DIRECTIONS.
Using the plotting passage, answer:
(a) What values are given to sigma, beta, and rho?
(b) What argument to plot splits multiple series into subplots?
(c) What does the airports data lack, which leads to assigning to the columns attribute?

[PASSAGE Boundary: Start]

Reference: [Lorenz system](https://en.wikipedia.org/wiki/Lorenz_system)

Complete the following code to make plots of the Lorenz attractor.

In [None]:
import scipy.integrate

# Lorenz paramters and initial conditions
sigma, beta, rho = 10, 2.667, 28
u0, v0, w0 = 0, 1, 1.05

# Maximum time point and total number of time points
tmax, n = 100, 10000

# Integrate the Lorenz equations on the time grid t
f = odeint(lorenz, (u0, v0, w0), t, args=(sigma, beta, rho))
x, y, z = f.T

# Plotting the Lorenz attractor

# Create figure and axes object usinb subplots function:
fig, ax = ----

# Plot x vs z (red-dashed line, use linewidth=0.5)
ax.plot(----)

# Add title and x/y labels (fontsize=18)
ax.----
ax.----
ax.----

# Optional: Repeat plot for x vs y, y vs z - i.e. plot all three in a 1x3 sunplot

### Using Pandas

Pandas includes methods for DataFrame and Series objects that are relatively high-level, and that make reasonable assumptions about how the plot should look.

In [None]:
import pandas as pd
pd.set_option("max_rows", 10) # only 10 rows of data will be displayed
np.set_printoptions(suppress=True)
LARGE_FIGSIZE = (8, 6) # set figure size

In [None]:
normals = pd.Series(np.random.normal(size=10))
normals.plot()

In [None]:
variables = pd.DataFrame({'normal': np.random.normal(size=100), 
                       'gamma': np.random.gamma(1, size=100), 
                       'poisson': np.random.poisson(size=100)})
variables.cumsum(0).plot()

As an illustration of the high-level nature of Pandas plots, we can split multiple series into subplots with a single argument for plot:

In [None]:
variables.cumsum(0).plot(subplots=True)

In [None]:
airports = pd.read_csv("http://ourairports.com/data/airports.csv", header=None, dtype=str)
airports.head()

In [None]:
# The data doesn’t have column headers, so we add them in by assigning to the columns attribute. 
airports.columns = ["id", "ident", "type", "name", 
                    "latitude_deg", "longitude_deg", "elevation_ft", 
                    "continent","country", "region","municipality",
                    "service","gps_code", "iata_code", "local_code", 
                    "home_link", "wikipedia_link","keywords"]

### Static maps

Our data is inherently a good fit for mapping – we have latitude and longitude pairs for airports, and for source and destination airports.

[PASSAGE Boundary: End]
[SUPPLIED DATA Boundary: Start]

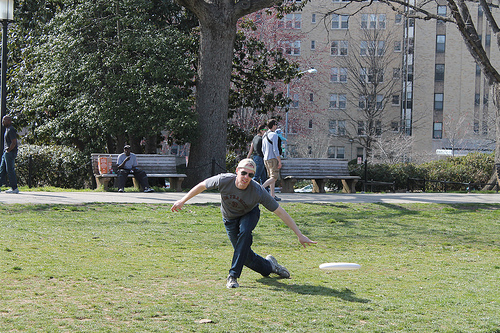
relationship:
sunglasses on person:
[237, 167, 258, 177] [168, 157, 320, 289]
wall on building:
[445, 62, 474, 127] [304, 22, 399, 139]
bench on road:
[90, 151, 187, 188] [1, 185, 498, 205]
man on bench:
[116, 146, 141, 192] [91, 141, 187, 188]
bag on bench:
[98, 155, 111, 172] [90, 151, 187, 188]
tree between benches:
[181, 12, 237, 161] [73, 137, 360, 197]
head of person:
[230, 152, 260, 191] [172, 155, 320, 292]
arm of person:
[262, 194, 322, 248] [172, 155, 320, 292]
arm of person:
[181, 172, 223, 203] [172, 155, 320, 292]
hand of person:
[297, 234, 318, 249] [172, 155, 320, 292]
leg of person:
[224, 217, 291, 287] [172, 155, 320, 292]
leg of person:
[228, 205, 259, 278] [257, 117, 285, 194]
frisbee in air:
[314, 256, 364, 275] [301, 242, 377, 292]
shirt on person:
[199, 167, 281, 224] [168, 157, 320, 289]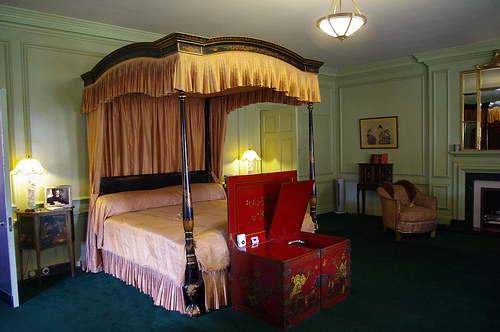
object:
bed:
[81, 179, 314, 307]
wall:
[317, 37, 499, 225]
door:
[258, 109, 297, 173]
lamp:
[10, 157, 45, 208]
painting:
[358, 118, 398, 149]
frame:
[47, 185, 74, 207]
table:
[19, 202, 76, 280]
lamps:
[12, 148, 260, 208]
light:
[317, 14, 370, 41]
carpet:
[1, 42, 497, 215]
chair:
[379, 179, 439, 238]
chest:
[223, 169, 359, 322]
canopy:
[89, 31, 320, 120]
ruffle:
[86, 60, 320, 113]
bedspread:
[101, 198, 231, 274]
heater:
[334, 177, 347, 214]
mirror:
[458, 86, 499, 157]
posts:
[179, 94, 203, 315]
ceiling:
[0, 3, 500, 68]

[SUPPLIED DATA Boundary: End]

SOLUTION FOR THIS PROBLEM.
(a) 10, 2.667, and 28
(b) subplots=True
(c) Column headers